En 2008 (spéculations de 2007 pour 2008), l’atmosphère est complètement différente, sans rapport avec l’atmosphère de 2003 pour 2004. Ce texte nous montre que, chez des électeurs (les démocrates expatriés) qu’on ne peut juger marginaux ou dissidents, qui sont des démocrates actifs, travaillant à l’intérieur du parti, de tendance plutôt progressiste, l’atmosphère psychologique est désenchantée, désorientée et radicale. C’est un phénomène remarquable car ces gens sont au cœur d’un parti qui a gagné en 2006 et qui va sans doute gagner en 2008.

Le phénomène est donc bien celui-ci, et c’est une forte évolution depuis 2003-2004. On n’attend plus le départ de GW Bush, qui est évidemment acquis, on irait jusqu’à craindre de départ de GW Bush. Lui qui semblait être la cause de tout, la calamité en 2003-2004, il est aujourd’hui, en 2007-2008, le bouc-émissaire, l’arbre qui cache la forêt. Le sentiment sous-jacent serait presque: qu’allons-nous faire lorsqu’il ne sera plus là pour expliquer, par sa seule médiocre et binaire personne, la catastrophe qui frappe les USA?

Mais même cette perspective terrifiante (une situation catastrophique sans l’explication de la présence de GW) ne mobilise plus personne pour tenter de trouver parmi les candidats une issue acceptable.
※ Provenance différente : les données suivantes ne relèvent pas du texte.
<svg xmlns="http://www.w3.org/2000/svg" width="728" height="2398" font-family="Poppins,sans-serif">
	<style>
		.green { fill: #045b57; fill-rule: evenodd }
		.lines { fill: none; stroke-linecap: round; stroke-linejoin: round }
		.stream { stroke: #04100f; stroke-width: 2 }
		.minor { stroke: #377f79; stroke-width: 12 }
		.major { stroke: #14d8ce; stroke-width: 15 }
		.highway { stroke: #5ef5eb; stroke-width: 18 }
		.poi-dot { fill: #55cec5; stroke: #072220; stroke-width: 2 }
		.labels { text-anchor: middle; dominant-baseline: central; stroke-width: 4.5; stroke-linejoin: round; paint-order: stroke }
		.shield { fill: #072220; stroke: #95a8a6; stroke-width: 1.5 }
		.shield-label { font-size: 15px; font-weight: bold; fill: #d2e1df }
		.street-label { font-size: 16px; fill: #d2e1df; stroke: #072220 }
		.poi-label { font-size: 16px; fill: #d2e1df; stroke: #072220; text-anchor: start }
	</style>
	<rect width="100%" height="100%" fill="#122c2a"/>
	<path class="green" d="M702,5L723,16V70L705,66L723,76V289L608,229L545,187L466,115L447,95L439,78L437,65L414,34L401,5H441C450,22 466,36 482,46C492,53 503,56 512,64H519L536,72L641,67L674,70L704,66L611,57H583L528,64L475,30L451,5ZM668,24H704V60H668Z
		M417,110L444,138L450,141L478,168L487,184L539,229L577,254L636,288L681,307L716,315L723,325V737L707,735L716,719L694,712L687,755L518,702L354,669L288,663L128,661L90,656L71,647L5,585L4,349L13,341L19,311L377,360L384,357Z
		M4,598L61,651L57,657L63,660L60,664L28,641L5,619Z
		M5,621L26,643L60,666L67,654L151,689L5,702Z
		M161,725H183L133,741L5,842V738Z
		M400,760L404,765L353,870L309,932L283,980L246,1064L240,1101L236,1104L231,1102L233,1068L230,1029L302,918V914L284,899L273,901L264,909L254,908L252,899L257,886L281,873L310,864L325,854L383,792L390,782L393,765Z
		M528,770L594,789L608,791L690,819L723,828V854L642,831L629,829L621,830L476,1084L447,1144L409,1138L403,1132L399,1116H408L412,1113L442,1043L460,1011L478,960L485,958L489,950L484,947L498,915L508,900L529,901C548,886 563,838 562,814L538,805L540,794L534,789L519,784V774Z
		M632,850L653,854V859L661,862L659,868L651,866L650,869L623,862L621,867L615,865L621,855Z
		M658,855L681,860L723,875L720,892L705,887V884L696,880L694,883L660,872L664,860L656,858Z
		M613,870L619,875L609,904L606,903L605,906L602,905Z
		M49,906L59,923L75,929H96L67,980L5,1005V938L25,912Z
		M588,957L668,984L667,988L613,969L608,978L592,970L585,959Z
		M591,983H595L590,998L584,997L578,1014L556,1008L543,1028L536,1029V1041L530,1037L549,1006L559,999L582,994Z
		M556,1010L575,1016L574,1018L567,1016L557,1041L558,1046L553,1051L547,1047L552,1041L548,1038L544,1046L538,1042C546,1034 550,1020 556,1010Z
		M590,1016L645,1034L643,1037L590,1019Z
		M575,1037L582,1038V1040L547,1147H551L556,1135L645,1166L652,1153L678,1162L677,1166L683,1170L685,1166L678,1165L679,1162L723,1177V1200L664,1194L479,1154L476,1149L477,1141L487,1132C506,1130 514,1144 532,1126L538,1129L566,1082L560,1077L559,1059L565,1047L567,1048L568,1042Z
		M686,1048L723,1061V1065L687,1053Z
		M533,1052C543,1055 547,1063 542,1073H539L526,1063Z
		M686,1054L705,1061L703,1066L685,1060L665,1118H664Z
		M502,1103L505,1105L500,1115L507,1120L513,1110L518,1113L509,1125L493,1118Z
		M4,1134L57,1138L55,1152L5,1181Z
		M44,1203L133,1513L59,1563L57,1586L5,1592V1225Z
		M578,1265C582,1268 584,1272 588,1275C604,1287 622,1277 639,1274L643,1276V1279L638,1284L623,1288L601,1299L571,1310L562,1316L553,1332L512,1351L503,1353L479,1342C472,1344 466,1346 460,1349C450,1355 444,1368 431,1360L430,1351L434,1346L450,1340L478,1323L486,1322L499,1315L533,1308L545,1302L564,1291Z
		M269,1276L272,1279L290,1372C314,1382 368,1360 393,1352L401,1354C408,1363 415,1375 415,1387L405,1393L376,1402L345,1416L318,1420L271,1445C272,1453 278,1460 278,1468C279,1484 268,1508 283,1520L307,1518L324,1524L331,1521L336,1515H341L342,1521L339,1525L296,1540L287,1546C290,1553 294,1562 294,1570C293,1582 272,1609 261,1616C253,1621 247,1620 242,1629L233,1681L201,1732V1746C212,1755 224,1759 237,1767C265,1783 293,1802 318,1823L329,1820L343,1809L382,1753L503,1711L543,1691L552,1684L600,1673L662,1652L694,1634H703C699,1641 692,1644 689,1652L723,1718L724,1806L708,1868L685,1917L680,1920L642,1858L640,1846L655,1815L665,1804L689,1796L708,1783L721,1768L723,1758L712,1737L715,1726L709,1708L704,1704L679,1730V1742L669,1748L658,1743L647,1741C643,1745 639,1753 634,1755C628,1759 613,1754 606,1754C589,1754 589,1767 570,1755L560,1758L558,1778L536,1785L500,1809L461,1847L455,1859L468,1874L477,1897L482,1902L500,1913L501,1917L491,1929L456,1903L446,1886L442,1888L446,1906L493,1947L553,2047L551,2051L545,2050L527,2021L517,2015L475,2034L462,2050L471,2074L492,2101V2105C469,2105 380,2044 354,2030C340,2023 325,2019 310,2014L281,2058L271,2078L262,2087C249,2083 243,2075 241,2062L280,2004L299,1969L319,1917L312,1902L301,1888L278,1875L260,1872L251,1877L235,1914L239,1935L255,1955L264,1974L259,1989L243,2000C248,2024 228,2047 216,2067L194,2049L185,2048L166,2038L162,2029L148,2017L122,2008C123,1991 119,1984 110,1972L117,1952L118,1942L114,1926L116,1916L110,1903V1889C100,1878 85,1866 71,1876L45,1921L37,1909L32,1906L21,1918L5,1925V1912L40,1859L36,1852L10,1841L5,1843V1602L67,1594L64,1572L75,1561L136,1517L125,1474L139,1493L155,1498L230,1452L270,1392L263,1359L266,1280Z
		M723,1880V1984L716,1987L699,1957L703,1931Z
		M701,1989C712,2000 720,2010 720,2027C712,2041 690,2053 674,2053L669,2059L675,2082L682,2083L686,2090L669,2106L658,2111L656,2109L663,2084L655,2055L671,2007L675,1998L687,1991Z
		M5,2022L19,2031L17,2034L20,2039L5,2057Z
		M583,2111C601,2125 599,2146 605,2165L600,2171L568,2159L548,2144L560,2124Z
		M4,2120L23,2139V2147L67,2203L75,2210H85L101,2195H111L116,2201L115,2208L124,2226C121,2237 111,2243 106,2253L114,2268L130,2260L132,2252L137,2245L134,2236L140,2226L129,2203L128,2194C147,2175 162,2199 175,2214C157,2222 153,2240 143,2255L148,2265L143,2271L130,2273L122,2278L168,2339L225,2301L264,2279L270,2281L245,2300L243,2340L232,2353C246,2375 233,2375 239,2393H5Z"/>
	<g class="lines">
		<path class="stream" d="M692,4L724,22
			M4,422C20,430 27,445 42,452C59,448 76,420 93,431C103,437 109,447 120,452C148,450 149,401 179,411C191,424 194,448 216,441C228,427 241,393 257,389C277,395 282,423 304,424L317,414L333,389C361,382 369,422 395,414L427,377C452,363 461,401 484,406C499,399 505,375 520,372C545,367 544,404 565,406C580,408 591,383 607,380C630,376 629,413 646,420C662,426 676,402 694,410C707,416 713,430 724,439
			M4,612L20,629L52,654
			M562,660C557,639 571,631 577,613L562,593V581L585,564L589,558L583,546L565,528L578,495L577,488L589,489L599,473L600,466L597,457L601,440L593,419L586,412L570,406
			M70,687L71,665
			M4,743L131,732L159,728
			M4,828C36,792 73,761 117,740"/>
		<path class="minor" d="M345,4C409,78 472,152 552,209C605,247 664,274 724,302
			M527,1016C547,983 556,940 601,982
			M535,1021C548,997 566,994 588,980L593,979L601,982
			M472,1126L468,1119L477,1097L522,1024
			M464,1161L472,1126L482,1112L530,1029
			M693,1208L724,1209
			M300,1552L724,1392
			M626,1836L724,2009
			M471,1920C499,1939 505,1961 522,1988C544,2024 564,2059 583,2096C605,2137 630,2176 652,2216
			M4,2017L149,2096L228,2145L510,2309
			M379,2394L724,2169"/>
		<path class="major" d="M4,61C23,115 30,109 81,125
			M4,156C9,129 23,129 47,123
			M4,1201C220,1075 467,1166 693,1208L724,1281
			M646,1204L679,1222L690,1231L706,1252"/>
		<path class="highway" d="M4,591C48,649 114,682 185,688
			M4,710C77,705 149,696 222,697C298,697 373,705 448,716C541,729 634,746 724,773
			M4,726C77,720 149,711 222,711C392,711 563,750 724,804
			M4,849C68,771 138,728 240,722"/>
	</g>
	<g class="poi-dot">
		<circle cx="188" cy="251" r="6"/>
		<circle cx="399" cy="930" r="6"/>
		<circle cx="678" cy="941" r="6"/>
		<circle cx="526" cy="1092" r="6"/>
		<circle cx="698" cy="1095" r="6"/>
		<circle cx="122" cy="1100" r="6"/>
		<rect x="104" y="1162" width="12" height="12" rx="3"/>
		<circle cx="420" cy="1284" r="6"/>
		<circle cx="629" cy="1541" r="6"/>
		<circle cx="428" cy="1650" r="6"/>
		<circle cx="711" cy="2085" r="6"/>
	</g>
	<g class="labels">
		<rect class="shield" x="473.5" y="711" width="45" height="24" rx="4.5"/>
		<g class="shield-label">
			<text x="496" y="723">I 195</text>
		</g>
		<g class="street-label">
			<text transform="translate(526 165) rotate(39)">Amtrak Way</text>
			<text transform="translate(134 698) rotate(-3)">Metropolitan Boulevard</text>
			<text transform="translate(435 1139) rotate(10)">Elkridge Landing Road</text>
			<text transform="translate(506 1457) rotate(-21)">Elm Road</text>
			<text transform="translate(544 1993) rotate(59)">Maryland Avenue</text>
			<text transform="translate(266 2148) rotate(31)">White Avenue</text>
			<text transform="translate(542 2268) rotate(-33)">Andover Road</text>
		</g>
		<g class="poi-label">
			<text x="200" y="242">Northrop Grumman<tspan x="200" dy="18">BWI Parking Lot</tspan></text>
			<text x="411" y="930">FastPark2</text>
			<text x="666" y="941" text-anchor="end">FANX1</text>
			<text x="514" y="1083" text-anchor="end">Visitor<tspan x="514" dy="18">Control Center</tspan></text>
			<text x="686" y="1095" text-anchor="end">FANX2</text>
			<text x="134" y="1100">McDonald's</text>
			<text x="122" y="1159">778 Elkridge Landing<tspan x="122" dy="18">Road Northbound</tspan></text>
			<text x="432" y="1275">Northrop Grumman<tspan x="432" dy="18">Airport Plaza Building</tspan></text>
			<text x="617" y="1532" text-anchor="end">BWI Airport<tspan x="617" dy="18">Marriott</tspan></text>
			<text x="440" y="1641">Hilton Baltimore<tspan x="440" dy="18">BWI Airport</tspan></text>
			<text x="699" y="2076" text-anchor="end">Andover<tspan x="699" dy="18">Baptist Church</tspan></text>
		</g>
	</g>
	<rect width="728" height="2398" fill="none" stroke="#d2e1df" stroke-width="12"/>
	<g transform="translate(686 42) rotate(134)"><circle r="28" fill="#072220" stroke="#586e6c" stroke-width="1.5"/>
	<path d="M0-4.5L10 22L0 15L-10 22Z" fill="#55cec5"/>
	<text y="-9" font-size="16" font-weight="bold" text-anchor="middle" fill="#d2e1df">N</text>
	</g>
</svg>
Il y a également, par la force des choses, un rejet massif du système. La méfiance où est explicitement tenue Hillary, le soupçon qui l’accompagne systématiquement sont très significatifs. Il y a une telle hostilité non pour ce qu’elle est (Hillary n’est ni médiocre ni intellectuellemet frustre) mais parce qu’elle est perçue comme totalement représentative du système dans ce qu’il a de plus accaparant. Mais tout cela se termine par l’habituelle question (rejeter le système pour mettre quoi à la place?), l’impasse complète pour des esprits qui n’ont pas encore osé penser jusqu’à son terme l’idée révolutionnaire que le système c’est le désordre contrairement à sa prétention d’affirmer un ordre. Le désarroi des électeurs tient évidemment au fait qu’en tant que citoyens américains, ils continuent à croire aux fondements du système tout en constatant sa perversion et sa décadence dramatique. A la question subsidiaire: qui pourrait restaurer le système de l’américanisme selon ses valeurs originelles?, il n’y pas de réponse acceptable.

(Pourrait-il y avoir Ron Paul dont personne ne parle pour ce cas? Sans lui dénier des qualités bien réelles, nous pensons que sa popularité est d'abord le fait de déceptions sans nombre du système. C'est très significatif mais ce n'est pas suffisant. Pour l'instant, Ron Paul est un point sérieux de résistance. On ne peut rien dire de plus.)